Yesterday, Trump admitted he talked to Ukraine about Biden. Today, for the first time, he connected the conversation to U.S. military aid.

Just this morning, I wrote an item about Donald Trump too often making comments that undermine his own best interests, effectively admitting wrongdoing when he doesn't have to. Little did I know he'd soon after do it again.

President Donald Trump on Monday defended his conversation with Ukrainian President Volodymyr Zelensky, calling it a "perfect" discussion, while suggesting he had tied vital military funding for Ukraine to that country's handling of corruption -- which he has alleged Vice President Joe Biden's family was engaged in there."We want to make sure that country is honest. It's very important to talk about corruption. If you don't talk about corruption, why would you give money to a country that you think is corrupt?" Trump told reporters when asked what he had spoken about with Ukraine's new president in a July phone call."It's very important that, on occasion, you speak to somebody about corruption," he said, moments after telling reporters: "let me just tell you -- let me just tell you. What Biden did was wrong."

Putting aside the fact there's no evidence whatsoever of Biden having done anything wrong, and the fact that the president has an unfortunate record of making all kinds of false allegations against his perceived political foes, this was the first time the public has heard Trump make a connection between his call with the Ukrainian president, U.S. financial/military aid, and Trump's electoral scheme.

The original Republican line was that nothing happened.
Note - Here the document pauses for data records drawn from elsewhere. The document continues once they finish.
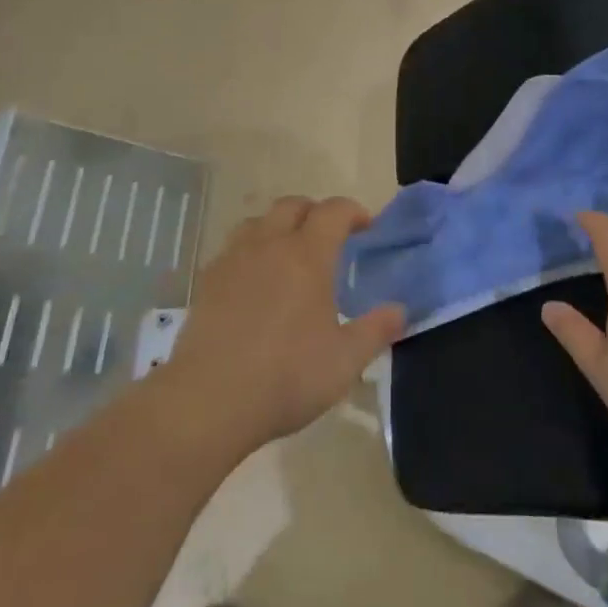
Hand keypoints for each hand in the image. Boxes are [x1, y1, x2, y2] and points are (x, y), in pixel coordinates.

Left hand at [165, 196, 404, 454]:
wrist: (208, 400)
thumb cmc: (286, 376)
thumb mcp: (345, 361)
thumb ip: (376, 330)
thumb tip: (400, 310)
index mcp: (307, 254)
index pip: (334, 211)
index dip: (354, 212)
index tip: (366, 227)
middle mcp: (270, 245)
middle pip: (292, 206)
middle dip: (315, 212)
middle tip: (329, 238)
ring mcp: (233, 260)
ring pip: (258, 222)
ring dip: (279, 227)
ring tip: (289, 254)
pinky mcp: (207, 282)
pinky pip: (233, 249)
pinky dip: (251, 251)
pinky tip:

The second line was that Trump may, in fact, have talked to a foreign government about intervening in an American election. And the brand new line is that Trump, while talking to a foreign government about intervening in an American election, referenced the $250 million the United States committed to Ukraine.

Or to put this in broader strokes, we're witnessing the transition from "the accusation isn't true" to "the accusation is true, but there's nothing actually wrong with misdeed in question."

Around the time the president was moving the ball forward, one of his personal attorneys, Rudy Giuliani, sat down with Fox Business' Maria Bartiromo and said he couldn't be entirely sure Trump didn't threaten to cut off aid to Ukraine unless Zelensky went along with the Republican's scheme.

BARTIROMO: Did the president threaten to cut off aid to the Ukraine?GIULIANI: No, no, that was a false story.BARTIROMO: One hundred percent?GIULIANI: Well, I can't tell you if it's 100 percent.

Why Team Trump allows Giuliani to appear on television is a bit of a mystery to me.